▸ **WRITTEN EXERCISE A**:
In the passage on oil and natural gas property accounting, what amount of write-down was recorded on the net capitalized costs at December 31, 2010?
▸ **WRITTEN EXERCISE B**:
Carry on the passage on oil and natural gas property accounting from its final sentence.

Capitalized costs associated with impaired properties and properties having proved reserves, estimated future development costs, and asset retirement costs under FASB ASC 410-20-25 are depleted and amortized on the unit-of-production method based on the estimated gross proved reserves. The costs of unproved properties are withheld from the depletion base until such time as they are developed, impaired or abandoned.
Capitalized costs (net of related deferred income taxes) are limited to a ceiling based on the present value of future net revenues using the 12-month unweighted average of first-day-of- the-month price (the “12-month average price”), discounted at 10%, plus the lower of cost or fair market value of unproved properties. If the ceiling is not greater than or equal to the total capitalized costs, we are required to write down capitalized costs to the ceiling. We perform this ceiling test calculation each quarter. Any required write downs are included in the consolidated statements of operations as an impairment charge.
21
The risk that the Company will experience a ceiling test write-down increases when oil and natural gas prices are depressed or if the Company has substantial downward revisions in its estimated proved reserves. Based on calculated reserves at December 31, 2010 the unamortized costs of the Company’s oil and natural gas properties exceeded the ceiling limit by $1,377,188. As a result, the Company was required to record a write-down of the net capitalized costs of its oil and natural gas properties in the amount of $1,377,188 at December 31, 2010. The Company analyzed the need of a further ceiling test write-down for each of the quarters during the nine months ended September 30, 2011 and determined that an additional write-down was not required as a result of increased production and related proved developed reserves during the nine months ended September 30, 2011, as well as increased oil prices used in the ceiling test.

▸ **DATA SHOWN**:
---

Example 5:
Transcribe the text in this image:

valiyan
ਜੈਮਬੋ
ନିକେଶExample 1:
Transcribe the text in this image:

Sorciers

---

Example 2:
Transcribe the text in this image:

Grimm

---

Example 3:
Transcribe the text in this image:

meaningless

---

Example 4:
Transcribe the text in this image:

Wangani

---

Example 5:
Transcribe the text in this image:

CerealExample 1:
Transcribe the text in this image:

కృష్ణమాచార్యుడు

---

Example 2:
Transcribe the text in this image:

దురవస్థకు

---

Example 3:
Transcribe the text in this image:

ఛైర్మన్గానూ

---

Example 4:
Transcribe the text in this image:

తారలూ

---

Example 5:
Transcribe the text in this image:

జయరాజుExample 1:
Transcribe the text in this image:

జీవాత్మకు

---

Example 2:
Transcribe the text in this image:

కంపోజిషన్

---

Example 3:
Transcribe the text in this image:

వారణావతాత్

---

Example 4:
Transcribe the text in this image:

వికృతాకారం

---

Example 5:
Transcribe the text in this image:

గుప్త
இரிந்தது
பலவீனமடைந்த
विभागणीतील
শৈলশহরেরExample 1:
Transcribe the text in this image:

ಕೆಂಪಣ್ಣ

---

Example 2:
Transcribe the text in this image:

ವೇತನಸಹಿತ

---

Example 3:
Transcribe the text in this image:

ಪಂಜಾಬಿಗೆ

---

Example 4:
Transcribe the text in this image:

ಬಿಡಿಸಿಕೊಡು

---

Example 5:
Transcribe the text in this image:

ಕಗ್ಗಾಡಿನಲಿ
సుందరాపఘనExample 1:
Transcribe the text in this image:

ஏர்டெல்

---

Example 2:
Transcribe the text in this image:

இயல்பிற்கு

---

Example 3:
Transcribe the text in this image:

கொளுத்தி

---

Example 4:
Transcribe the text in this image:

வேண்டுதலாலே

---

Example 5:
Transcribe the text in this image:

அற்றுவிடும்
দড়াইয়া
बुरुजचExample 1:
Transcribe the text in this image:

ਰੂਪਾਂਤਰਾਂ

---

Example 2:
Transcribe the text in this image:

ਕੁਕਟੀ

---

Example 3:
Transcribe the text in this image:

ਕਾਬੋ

--

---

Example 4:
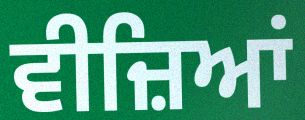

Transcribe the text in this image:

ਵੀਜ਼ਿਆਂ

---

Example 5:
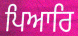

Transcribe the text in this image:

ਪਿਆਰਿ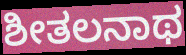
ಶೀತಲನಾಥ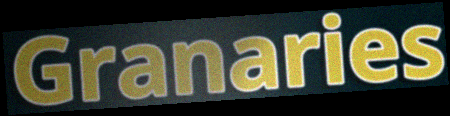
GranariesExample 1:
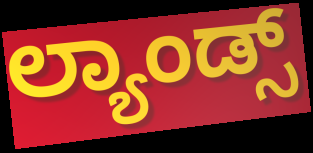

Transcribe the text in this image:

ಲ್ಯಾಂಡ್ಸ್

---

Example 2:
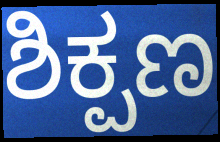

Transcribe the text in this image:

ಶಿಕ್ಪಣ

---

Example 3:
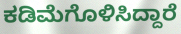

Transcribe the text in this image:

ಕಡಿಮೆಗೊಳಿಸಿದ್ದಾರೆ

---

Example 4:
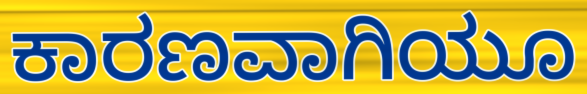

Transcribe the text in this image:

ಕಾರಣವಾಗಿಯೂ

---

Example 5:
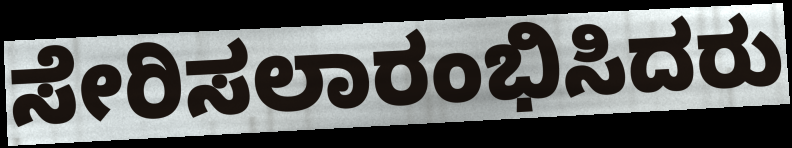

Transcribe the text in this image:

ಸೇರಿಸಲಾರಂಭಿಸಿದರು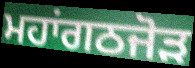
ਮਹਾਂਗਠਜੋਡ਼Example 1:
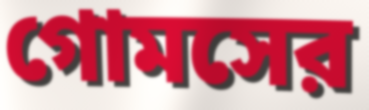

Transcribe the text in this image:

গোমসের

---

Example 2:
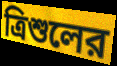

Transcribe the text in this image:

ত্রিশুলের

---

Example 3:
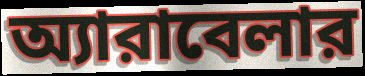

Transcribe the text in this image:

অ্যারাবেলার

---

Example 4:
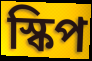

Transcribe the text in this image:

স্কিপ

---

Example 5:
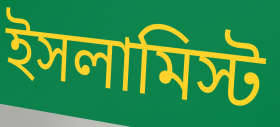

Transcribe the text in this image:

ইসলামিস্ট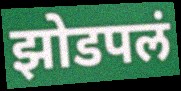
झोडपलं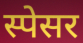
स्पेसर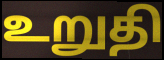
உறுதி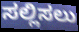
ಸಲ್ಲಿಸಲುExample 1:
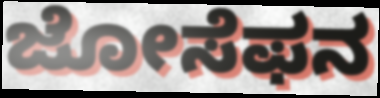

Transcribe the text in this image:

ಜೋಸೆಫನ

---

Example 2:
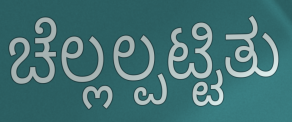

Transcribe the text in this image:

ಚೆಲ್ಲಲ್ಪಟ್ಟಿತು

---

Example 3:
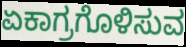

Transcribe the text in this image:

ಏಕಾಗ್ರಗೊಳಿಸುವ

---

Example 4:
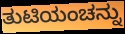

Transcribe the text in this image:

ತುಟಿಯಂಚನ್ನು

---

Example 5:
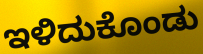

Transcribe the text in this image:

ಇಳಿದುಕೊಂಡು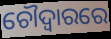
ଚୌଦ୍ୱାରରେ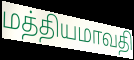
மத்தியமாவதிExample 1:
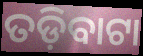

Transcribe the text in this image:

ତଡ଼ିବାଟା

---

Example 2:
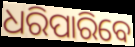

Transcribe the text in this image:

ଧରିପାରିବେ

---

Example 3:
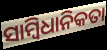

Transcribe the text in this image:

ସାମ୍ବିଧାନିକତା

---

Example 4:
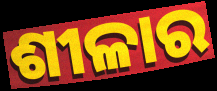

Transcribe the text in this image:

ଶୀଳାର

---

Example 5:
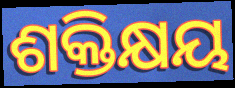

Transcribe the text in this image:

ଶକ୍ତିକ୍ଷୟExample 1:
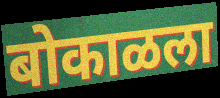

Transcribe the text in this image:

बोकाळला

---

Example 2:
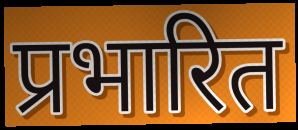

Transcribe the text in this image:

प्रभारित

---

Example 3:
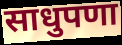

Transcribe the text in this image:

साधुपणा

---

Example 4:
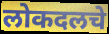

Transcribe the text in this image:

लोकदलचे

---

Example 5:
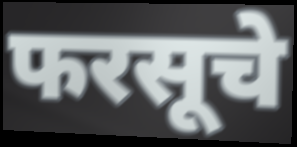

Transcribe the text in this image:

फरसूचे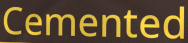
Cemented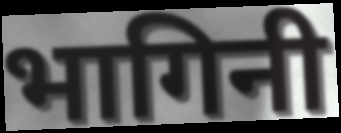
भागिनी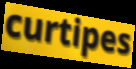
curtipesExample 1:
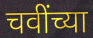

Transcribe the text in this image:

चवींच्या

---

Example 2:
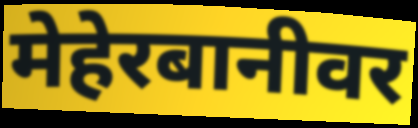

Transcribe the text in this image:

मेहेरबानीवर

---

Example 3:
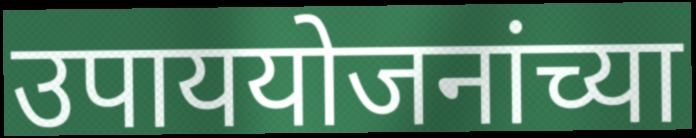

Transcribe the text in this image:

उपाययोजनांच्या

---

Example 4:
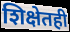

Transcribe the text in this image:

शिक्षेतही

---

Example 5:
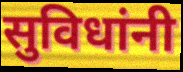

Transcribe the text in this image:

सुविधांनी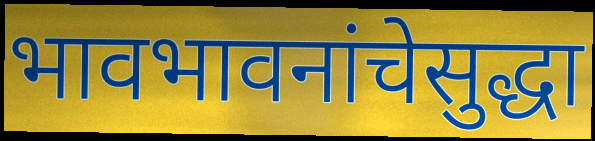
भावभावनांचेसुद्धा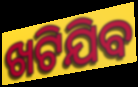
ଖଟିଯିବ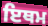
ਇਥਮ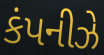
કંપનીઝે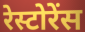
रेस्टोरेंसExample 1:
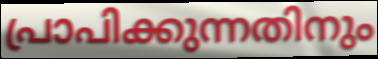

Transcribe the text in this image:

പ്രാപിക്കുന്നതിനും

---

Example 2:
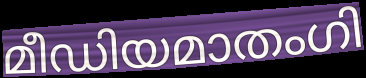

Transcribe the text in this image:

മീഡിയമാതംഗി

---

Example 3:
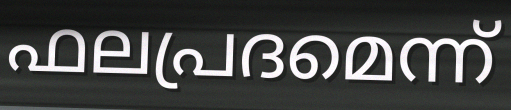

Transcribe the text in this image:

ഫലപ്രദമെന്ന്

▸ **TASK RESULT A**:
$1,377,188

▸ **TASK RESULT B**:
Joint Ventures
The financial statements as of September 30, 2011 include the accounts of the Company and our proportionate share of the assets, liabilities, and results of operations of the joint ventures in which we are involved.
Stock-Based Compensation
We have accounted for stock-based compensation under the provisions of FASB Accounting Standards Codification (ASC) 718-10-55. We recognize stock-based compensation expense in the financial statements over the vesting period of equity-classified employee stock-based compensation awards based on the grant date fair value of the awards, net of estimated forfeitures. For options and warrants, we utilize the Black-Scholes option valuation model to calculate the fair value of stock based compensation awards at the date of grant. Option pricing models require the input of highly subjective assumptions, including the expected price volatility. For the stock options and warrants granted in 2011, 2010 and 2009, the Company used a variety of comparable and peer companies to determine the expected volatility input based on the expected term of the options. We believe the use of peer company data fairly represents the expected volatility we would experience if we were in the oil and natural gas industry over the expected term of the options. We used the simplified method to determine the expected term of the options due to the lack of historical data. Changes in these assumptions can materially affect the fair value estimate.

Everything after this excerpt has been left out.